年間3000万人以上が訪れるアジア有数の観光都市、マカオ。市内には100軒を超えるホテルがあり、豊富な選択肢のなかから予算や旅の目的に合わせて柔軟なチョイスが可能です。

 昨今、大型IR(統合型リゾート)に併設のゴージャスホテルが次々オープンして話題となっていますが、今回は華やかさには欠けるものの、コスパの良さが光る、マカオで唯一のホテルマンの教育実習施設を兼ねた公営ホテル「ポウサダ・デ・モンハ(望廈迎賓館)」をご紹介したいと思います。

どんな宿泊施設?

かつて兵舎だったポウサダ・デ・モンハの建物。(C)IFT

 ポウサダ・デ・モンハは、観光業のプロフェッショナル人材を育成する公立の専門高等教育機関「旅遊学院(IFT)」のホテル学科に付属する施設です。

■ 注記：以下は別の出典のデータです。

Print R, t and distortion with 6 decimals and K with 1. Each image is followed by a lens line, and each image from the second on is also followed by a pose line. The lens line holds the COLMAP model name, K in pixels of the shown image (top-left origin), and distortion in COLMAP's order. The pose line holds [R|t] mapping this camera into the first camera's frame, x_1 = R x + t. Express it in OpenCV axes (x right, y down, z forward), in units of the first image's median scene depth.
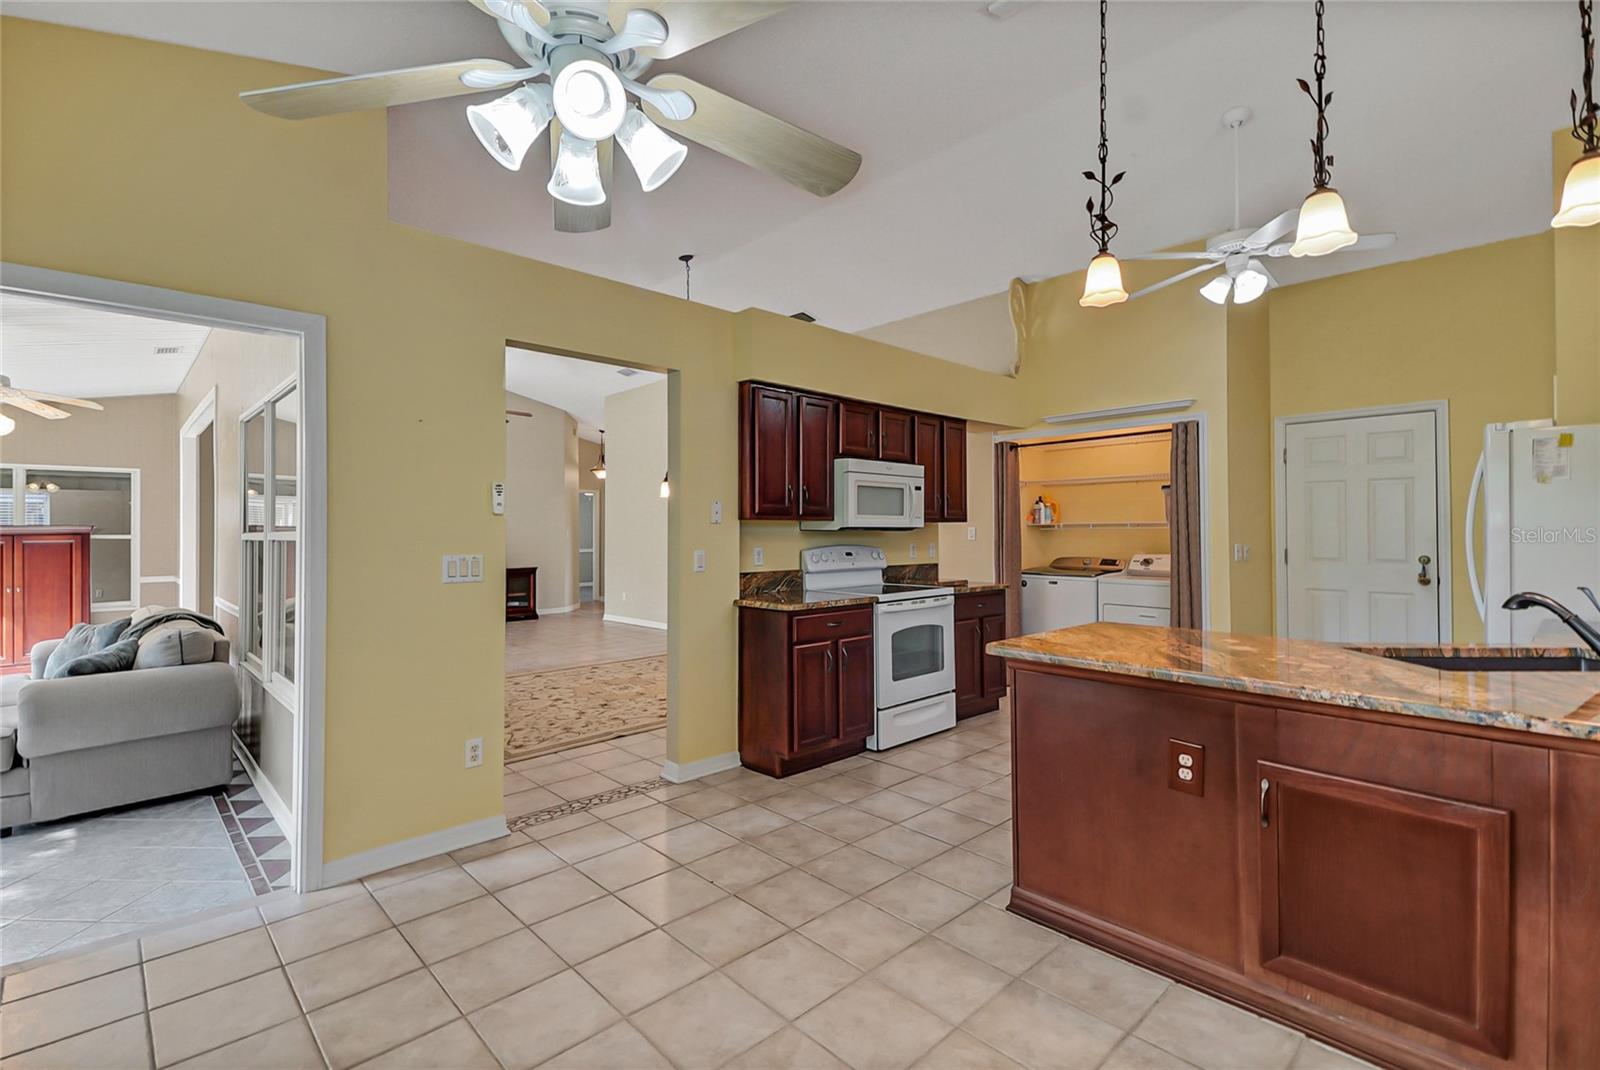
lens RADIAL K [[724.5, 0, 799.2], [0, 724.5, 526.0], [0, 0, 1]] dist [-0.004271, -0.000612]
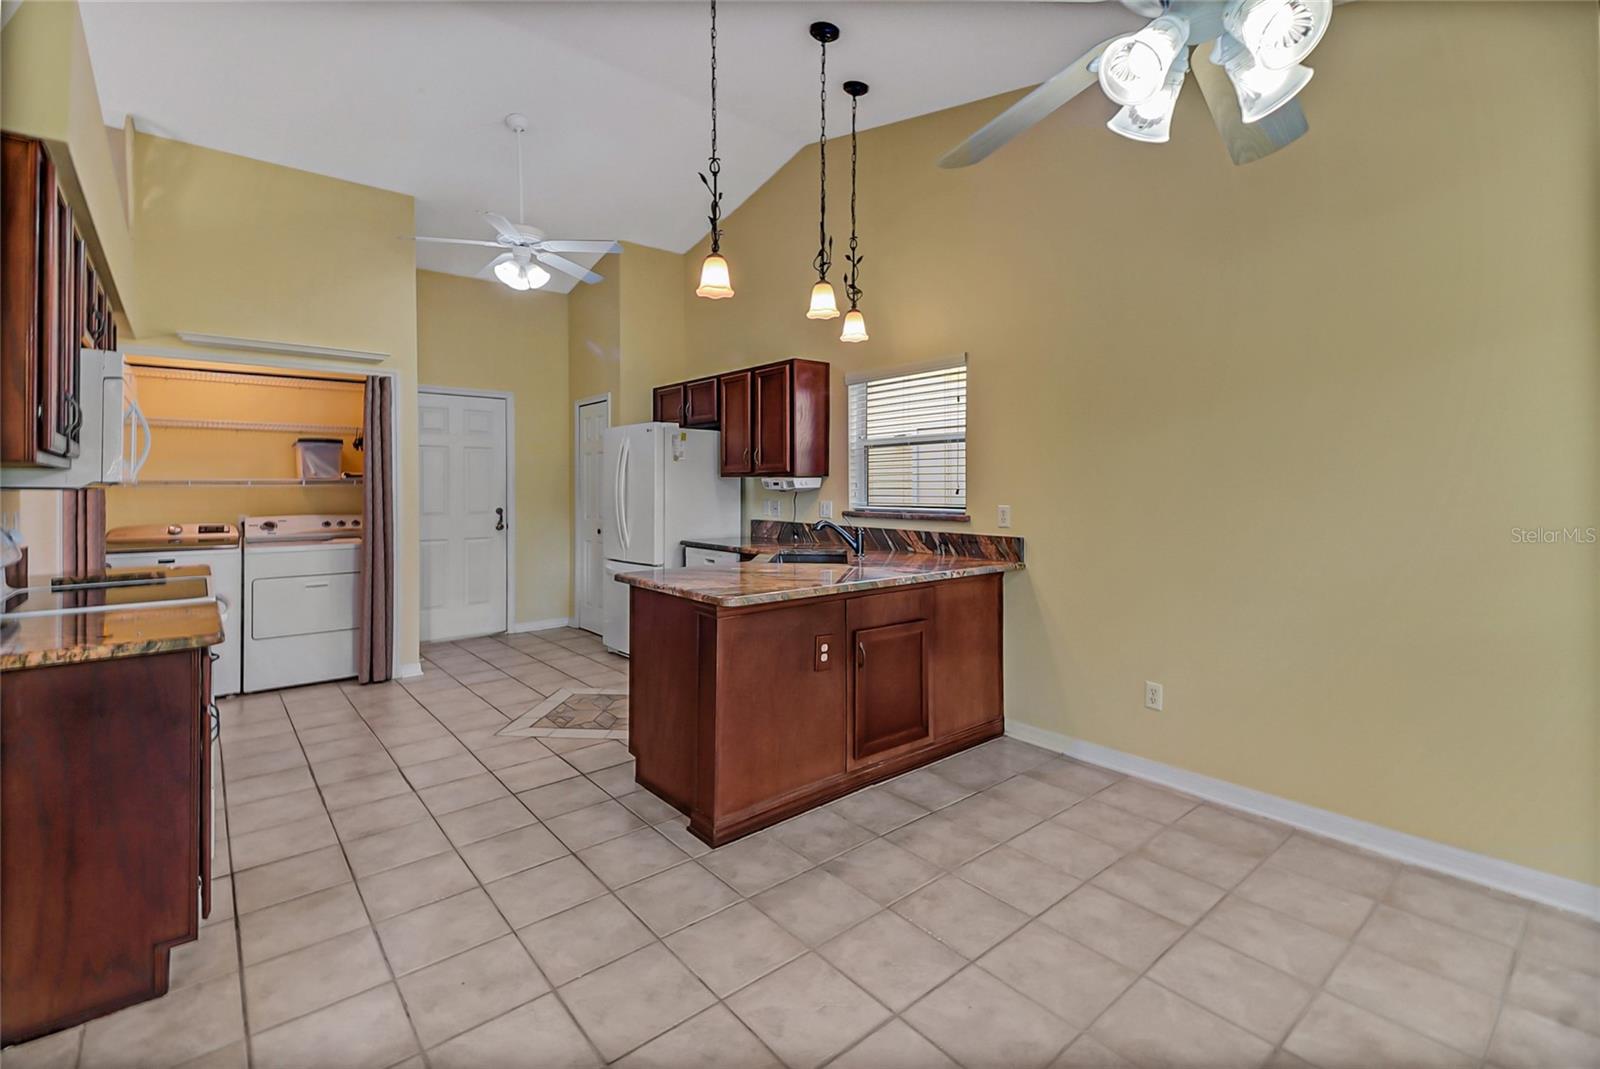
lens RADIAL K [[649.8, 0, 819.7], [0, 649.8, 477.8], [0, 0, 1]] dist [0.025336, -0.000125]
pose [[0.084087, 0.014696, 0.996350, -0.415856], [-0.005943, 0.999881, -0.014247, 0.000355], [-0.996441, -0.004724, 0.084165, 0.481989]]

 将来、ホテルやホスピタリティ業界の第一線で活躍することを目指す学生たちが、こちらの施設を舞台にホテル運営の現場について学んでいます。もちろん、しっかり料金をチャージして宿泊させている以上、ゲストに迷惑がかかるような中途半端な運営ではなく、学生らは事前に基礎訓練を受けた上で実習に臨み、教員らが学生たちの様子をチェックし、必要に応じてサポートを提供しています。

レセプションでも実習中の学生さんがお出迎え。

 緊張のあまり、ぎこちない対応の学生さんがいることもあるかと思いますが、教育の一環ということで、温かく接していただくと、パフォーマンス向上につながるはずです。なお、客室数は20室となっており、十分にケアが行き届く規模となっています。

かつてポルトガル軍の兵舎だった空間

パティオの壁面が美しい「アズレージョ」(ポルトガルの彩色タイル)で彩られているなど、見どころもいっぱい。

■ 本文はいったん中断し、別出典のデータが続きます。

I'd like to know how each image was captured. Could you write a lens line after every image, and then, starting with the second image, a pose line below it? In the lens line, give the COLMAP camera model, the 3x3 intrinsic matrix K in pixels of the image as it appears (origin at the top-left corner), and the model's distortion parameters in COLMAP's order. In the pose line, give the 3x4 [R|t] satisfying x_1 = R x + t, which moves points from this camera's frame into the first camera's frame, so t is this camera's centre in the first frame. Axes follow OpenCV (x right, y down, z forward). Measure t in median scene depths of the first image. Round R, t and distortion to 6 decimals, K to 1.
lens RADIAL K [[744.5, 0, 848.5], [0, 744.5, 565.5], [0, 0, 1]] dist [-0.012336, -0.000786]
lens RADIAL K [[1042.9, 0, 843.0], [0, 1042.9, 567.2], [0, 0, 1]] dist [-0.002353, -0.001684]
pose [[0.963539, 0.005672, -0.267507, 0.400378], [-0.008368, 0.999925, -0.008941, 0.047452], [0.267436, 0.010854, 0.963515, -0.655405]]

 ポウサダ・デ・モンハはマカオ半島北部、中国本土とのボーダーに近いモンハの丘の頂上近くに建っています。モンハの丘には、ポルトガル陸軍がマカオの北側の防衛のため19世紀になって砦を築き、現在のポウサダ・デ・モンハの建物は1970年代初めに兵舎として建てられたものです。

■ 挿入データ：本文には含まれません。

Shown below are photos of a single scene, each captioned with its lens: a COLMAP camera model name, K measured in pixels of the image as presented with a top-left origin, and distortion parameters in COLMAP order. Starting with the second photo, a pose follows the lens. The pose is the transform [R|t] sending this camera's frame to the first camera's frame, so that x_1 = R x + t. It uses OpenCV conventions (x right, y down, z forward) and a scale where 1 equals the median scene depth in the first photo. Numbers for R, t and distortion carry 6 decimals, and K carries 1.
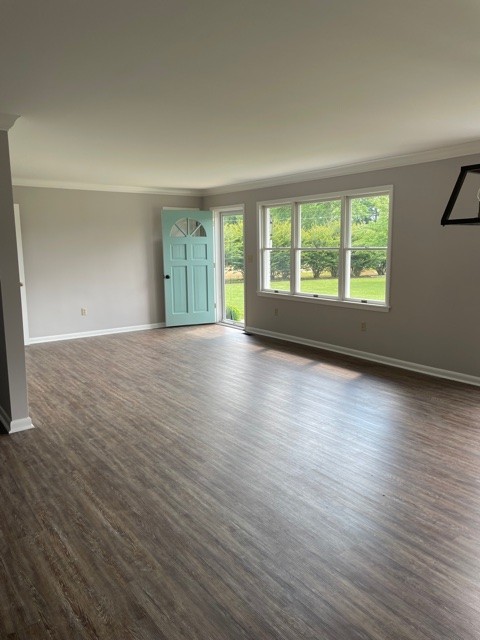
lens RADIAL K [[479.6, 0, 251.0], [0, 479.6, 314.4], [0, 0, 1]] dist [0.089517, -0.112380]
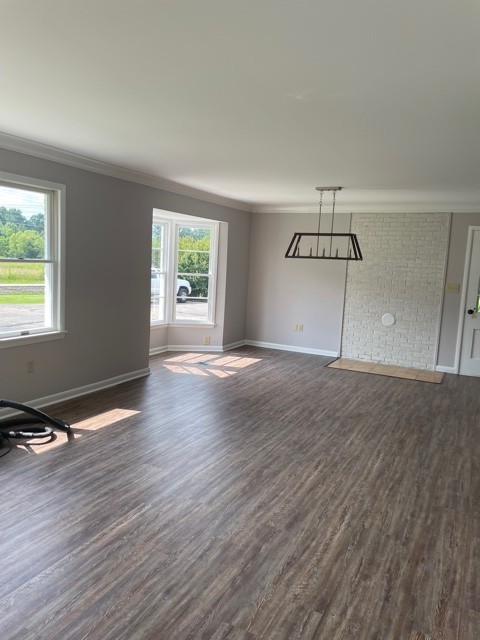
lens RADIAL K [[479.6, 0, 240.9], [0, 479.6, 312.0], [0, 0, 1]] dist [0.089517, -0.112380]
pose [[-0.438763, -0.108700, 0.892004, -0.906140], [0.088292, 0.982639, 0.163174, -0.243365], [-0.894255, 0.150352, -0.421548, 1.669038]]
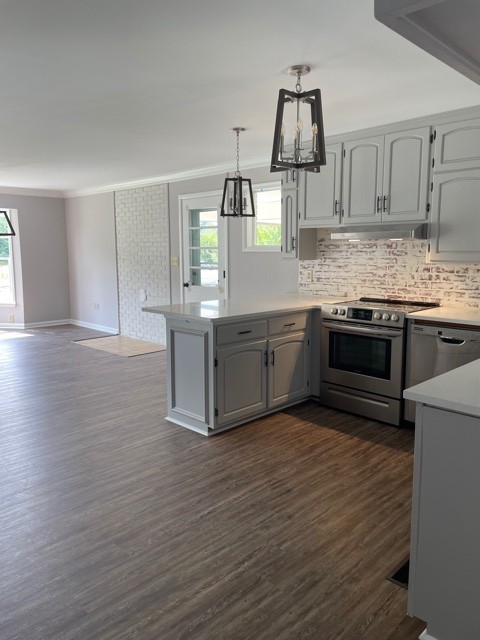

 その後、ポルトガル軍が1974年に撤退。1979年にマカオ政府へと移管され、海外公務員用住宅を経て観光学校およびホテル学校の実習施設となり、1995年に旅遊学院が設立されると同時に、ホテルとして一般にも開放されました。

モンハの丘の頂上にある砲台跡。

 ホテルのすぐ近くにある丘の頂上部には、要塞だった頃の名残で砲台跡が残っています。ちなみに、公式ホームページによれば、施設名称の「ポウサダ」とは、ポルトガル語で「祝福された安息の場所」を意味し、ポルトガルでは宮殿や要塞といった歴史的建造物をリノベーションした宿泊施設を指す言葉としても知られます。